*** Opening of Exercise materials ***

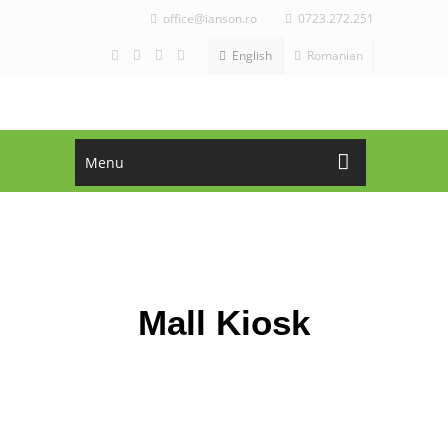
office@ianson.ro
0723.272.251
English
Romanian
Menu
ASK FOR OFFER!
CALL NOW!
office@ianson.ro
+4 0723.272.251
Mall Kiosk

*** Close of Exercise materials ***
*** Opening of Exercise materials ***

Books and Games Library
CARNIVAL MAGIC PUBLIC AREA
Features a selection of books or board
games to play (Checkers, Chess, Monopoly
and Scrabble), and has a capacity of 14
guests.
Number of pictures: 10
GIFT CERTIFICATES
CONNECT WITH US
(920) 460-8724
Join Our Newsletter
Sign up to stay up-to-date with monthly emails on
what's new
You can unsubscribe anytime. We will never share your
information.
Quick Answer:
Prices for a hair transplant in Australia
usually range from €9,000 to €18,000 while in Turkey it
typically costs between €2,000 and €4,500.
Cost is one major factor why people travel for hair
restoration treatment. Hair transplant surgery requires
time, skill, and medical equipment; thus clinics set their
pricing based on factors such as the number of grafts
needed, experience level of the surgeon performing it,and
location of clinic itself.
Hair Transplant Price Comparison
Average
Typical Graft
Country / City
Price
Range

*** Close of Exercise materials ***
*** Opening of Exercise materials ***

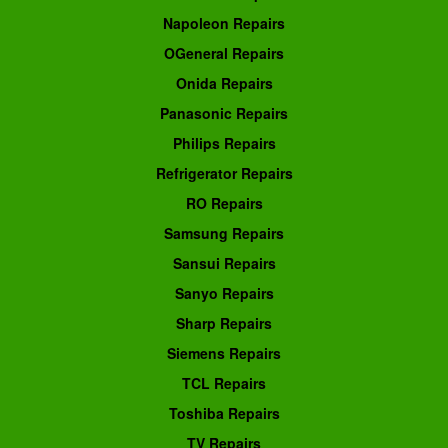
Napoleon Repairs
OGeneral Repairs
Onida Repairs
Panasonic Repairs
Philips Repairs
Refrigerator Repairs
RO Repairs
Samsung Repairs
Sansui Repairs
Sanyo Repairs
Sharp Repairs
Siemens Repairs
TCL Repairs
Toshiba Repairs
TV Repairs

*** Close of Exercise materials ***

> Required action
Take the entries above and return only the lines from the one with "Join Our Newsletter" to the one with "typically costs between €2,000 and €4,500.", both included, unchanged.

> Written answer
Join Our Newsletter
Sign up to stay up-to-date with monthly emails on
what's new
You can unsubscribe anytime. We will never share your
information.
Quick Answer:
Prices for a hair transplant in Australia
usually range from €9,000 to €18,000 while in Turkey it
typically costs between €2,000 and €4,500.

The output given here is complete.